Michael Geertsen, a Danish sculptor, is known through his works’ interrogation of the cultural and artistic places that ceramic inhabits, as well as its position in the future. His work is assemblages of thrown, cut, and rearranged forms that are glazed in striking, bright colors, and placed in exacting positions. They exist in a world between still life and sculpture, on the cusp between imagined utility and brokenness. His intention is not to copy nor imitate, rather “to quote the proportions and form of the vase.” Geertsen inverts all of the aspects of a ceramic object that seem to signify functionality— a rim, a leg, a handle— and in doing so reminds the viewer both of the medium’s origins in necessity and its boundless potential.

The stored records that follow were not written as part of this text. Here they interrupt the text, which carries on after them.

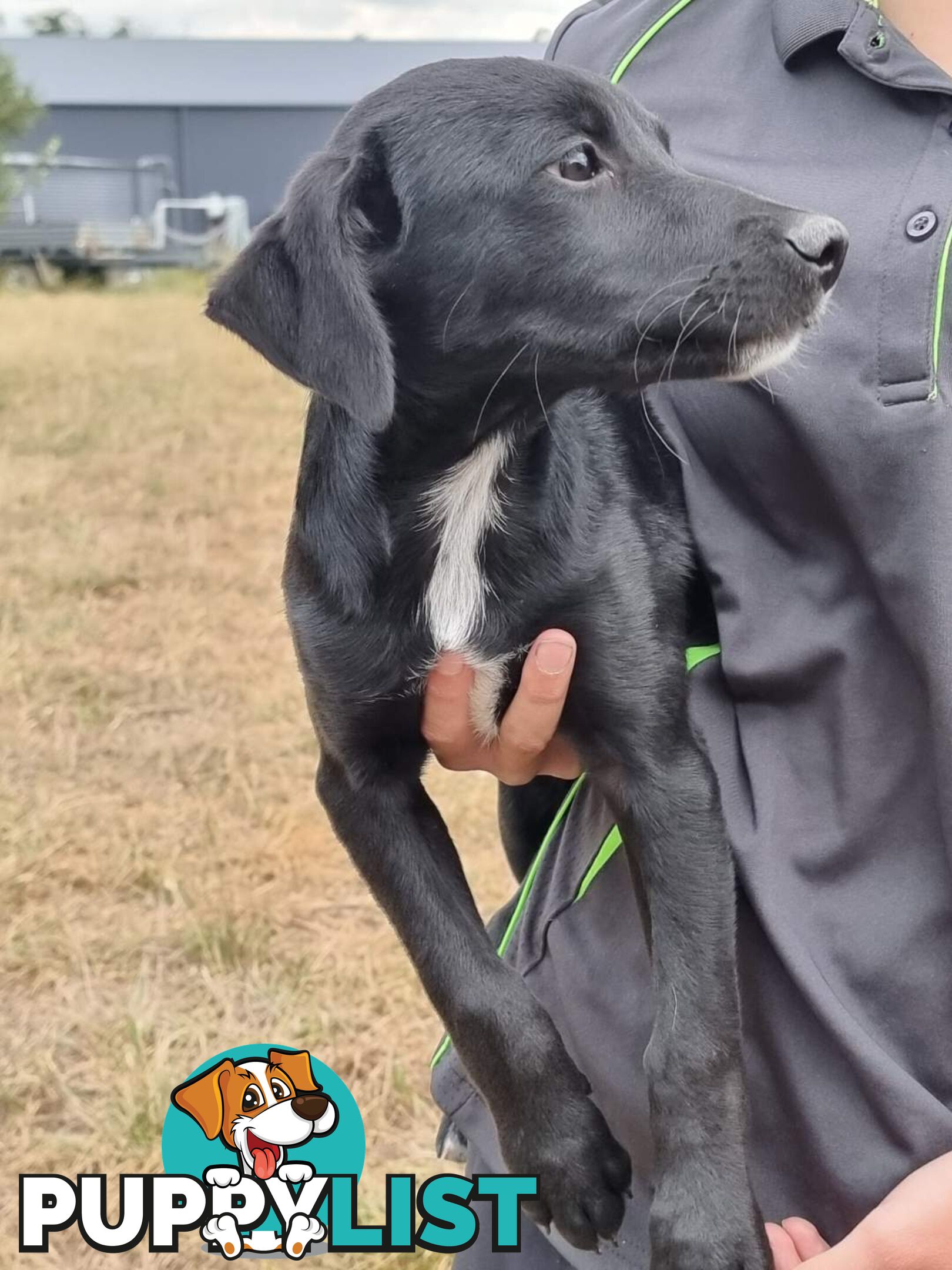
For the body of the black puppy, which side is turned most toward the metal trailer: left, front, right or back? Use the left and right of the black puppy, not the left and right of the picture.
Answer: back

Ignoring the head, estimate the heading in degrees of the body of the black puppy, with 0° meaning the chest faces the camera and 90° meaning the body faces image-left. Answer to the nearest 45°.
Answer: approximately 0°

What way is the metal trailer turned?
to the viewer's right

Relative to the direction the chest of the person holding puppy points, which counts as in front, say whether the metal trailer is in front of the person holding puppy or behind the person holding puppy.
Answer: behind

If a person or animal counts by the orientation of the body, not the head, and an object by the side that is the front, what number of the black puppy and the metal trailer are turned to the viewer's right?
1

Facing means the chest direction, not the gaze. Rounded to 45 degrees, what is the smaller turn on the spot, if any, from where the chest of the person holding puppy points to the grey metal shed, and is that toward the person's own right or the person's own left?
approximately 180°
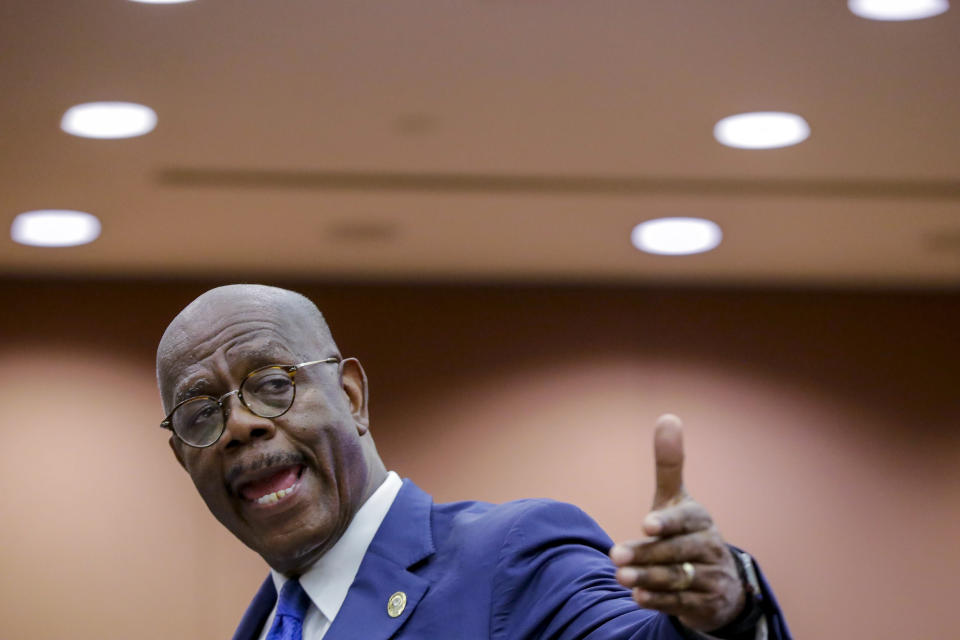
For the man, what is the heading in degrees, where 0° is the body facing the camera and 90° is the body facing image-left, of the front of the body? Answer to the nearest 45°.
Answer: approximately 45°

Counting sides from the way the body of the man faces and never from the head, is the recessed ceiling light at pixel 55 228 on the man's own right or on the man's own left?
on the man's own right

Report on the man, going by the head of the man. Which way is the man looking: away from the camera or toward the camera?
toward the camera

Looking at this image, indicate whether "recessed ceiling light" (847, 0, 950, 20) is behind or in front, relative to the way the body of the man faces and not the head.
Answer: behind

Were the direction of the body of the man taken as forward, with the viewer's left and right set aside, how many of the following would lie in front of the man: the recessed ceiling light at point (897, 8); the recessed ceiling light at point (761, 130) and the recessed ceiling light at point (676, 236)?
0

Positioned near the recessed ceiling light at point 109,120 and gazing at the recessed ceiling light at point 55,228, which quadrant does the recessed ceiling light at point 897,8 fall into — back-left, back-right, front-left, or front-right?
back-right

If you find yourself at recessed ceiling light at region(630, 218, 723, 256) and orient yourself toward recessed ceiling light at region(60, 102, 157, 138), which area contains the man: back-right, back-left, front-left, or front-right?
front-left

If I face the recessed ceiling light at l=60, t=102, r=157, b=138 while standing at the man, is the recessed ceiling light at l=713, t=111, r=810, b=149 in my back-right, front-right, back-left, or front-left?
front-right

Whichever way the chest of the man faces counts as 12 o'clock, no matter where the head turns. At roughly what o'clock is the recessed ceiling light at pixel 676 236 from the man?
The recessed ceiling light is roughly at 5 o'clock from the man.

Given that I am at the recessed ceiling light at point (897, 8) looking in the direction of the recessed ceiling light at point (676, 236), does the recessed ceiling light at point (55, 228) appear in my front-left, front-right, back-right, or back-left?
front-left

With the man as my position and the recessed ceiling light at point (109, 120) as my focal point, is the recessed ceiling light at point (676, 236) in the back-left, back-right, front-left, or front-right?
front-right

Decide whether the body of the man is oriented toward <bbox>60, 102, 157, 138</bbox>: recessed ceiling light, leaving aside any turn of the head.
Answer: no

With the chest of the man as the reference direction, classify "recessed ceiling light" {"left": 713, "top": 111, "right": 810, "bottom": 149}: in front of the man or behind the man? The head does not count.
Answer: behind

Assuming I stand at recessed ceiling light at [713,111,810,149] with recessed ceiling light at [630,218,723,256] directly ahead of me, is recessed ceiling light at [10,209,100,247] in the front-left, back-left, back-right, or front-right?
front-left
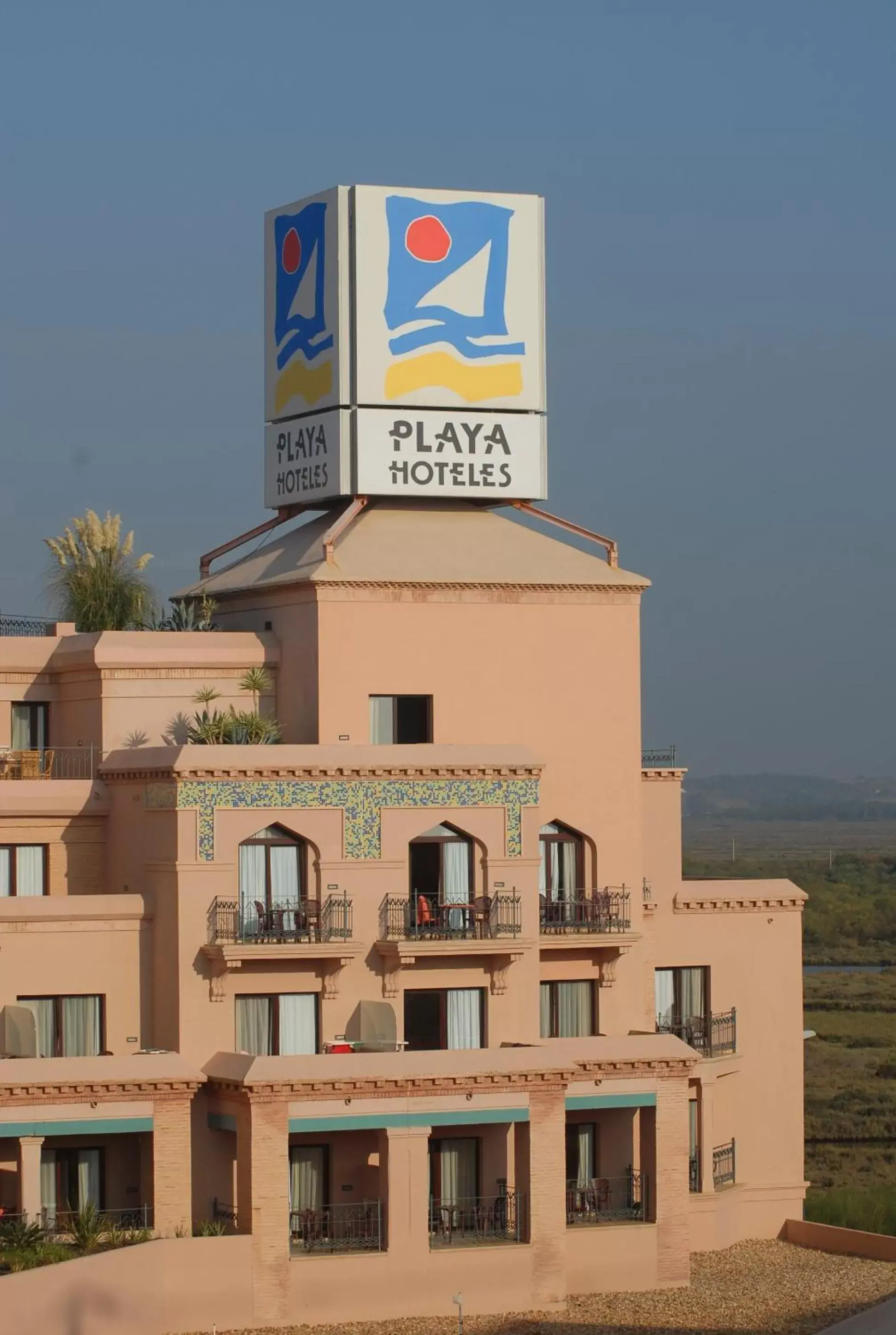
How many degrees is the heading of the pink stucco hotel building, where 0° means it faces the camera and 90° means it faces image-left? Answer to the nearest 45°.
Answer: approximately 0°
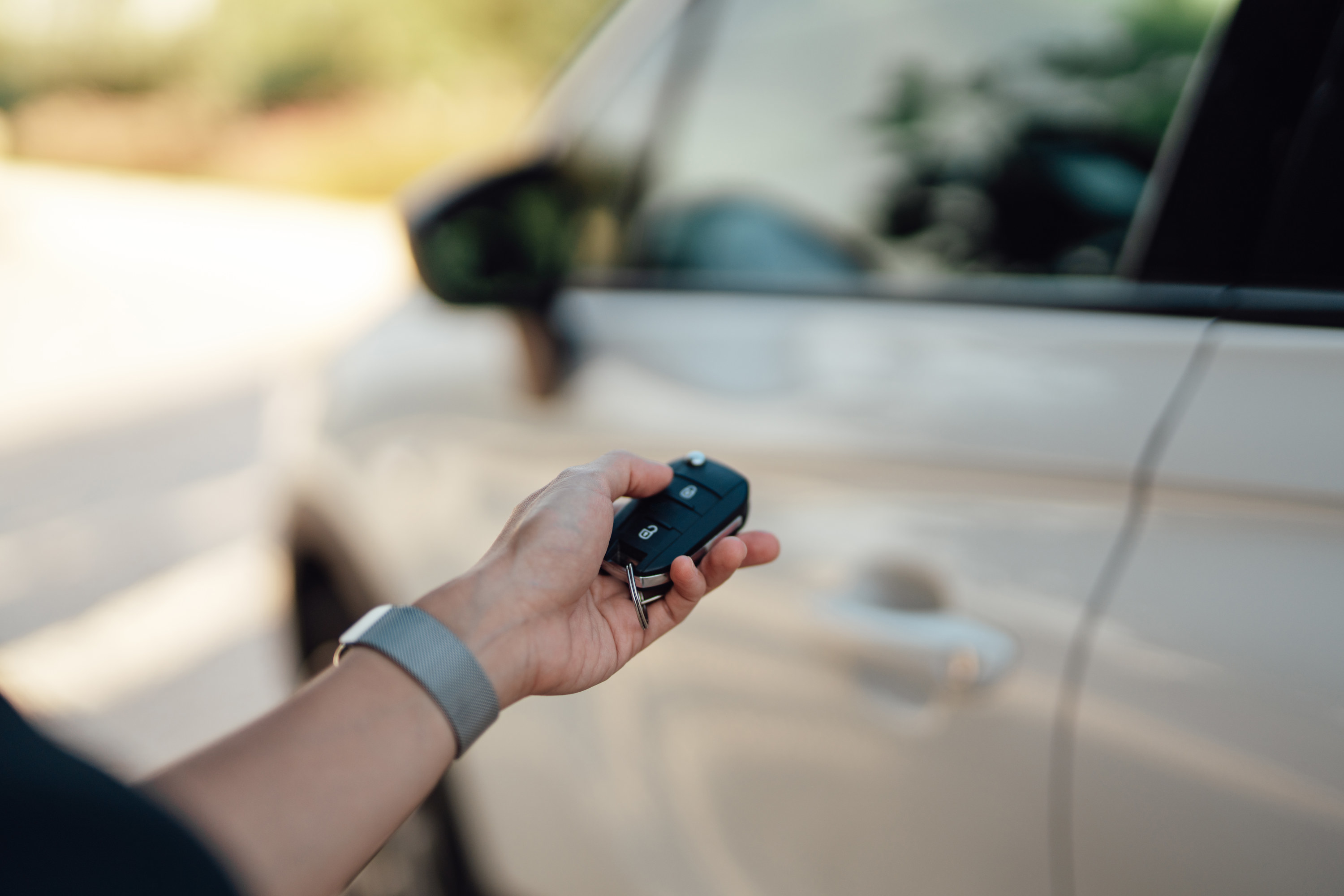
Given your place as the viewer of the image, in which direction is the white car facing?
facing away from the viewer and to the left of the viewer
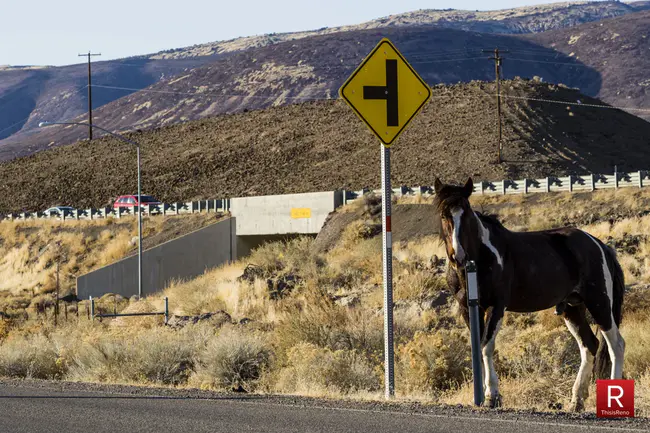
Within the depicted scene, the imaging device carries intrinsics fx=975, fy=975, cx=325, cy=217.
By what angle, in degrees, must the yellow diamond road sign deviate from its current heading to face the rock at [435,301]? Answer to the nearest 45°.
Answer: approximately 180°

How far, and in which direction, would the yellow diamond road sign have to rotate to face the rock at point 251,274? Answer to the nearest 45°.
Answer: approximately 180°

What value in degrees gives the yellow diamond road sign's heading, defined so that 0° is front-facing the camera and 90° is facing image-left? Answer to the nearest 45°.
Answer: approximately 0°

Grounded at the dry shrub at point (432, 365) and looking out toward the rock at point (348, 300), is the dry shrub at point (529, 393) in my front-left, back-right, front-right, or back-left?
back-right

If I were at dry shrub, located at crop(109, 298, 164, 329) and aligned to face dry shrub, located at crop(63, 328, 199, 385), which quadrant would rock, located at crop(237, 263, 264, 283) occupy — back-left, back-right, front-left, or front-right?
back-left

John Souter, an American visual artist working in Philadelphia, used mixed-media, rich texture, and vibrant hues in his work to push past notions of purity and to present ceramic as a versatile material in dialogue with other mediums. Beyond the formal qualities of his abstract-figurations, Souter’s works question not only the boundaries of clay but of sculpture itself. They stand on their own plinths and pedestals, or contain themselves within cases, blurring the boundary between the whimsy of the art object and the pragmatism of display. Drawn to observation and reflection, Souter deals with issues of origin and being, asking “When does a thing die? When is a thing born? At what point does one transition into another to become a thing that is stuck in innocent gesture?”
Spring Dance is a part of the Jason Jacques Gallery contemporary program and its larger dedication to showing works in its historic East Side location in ongoing dialogue between past and present.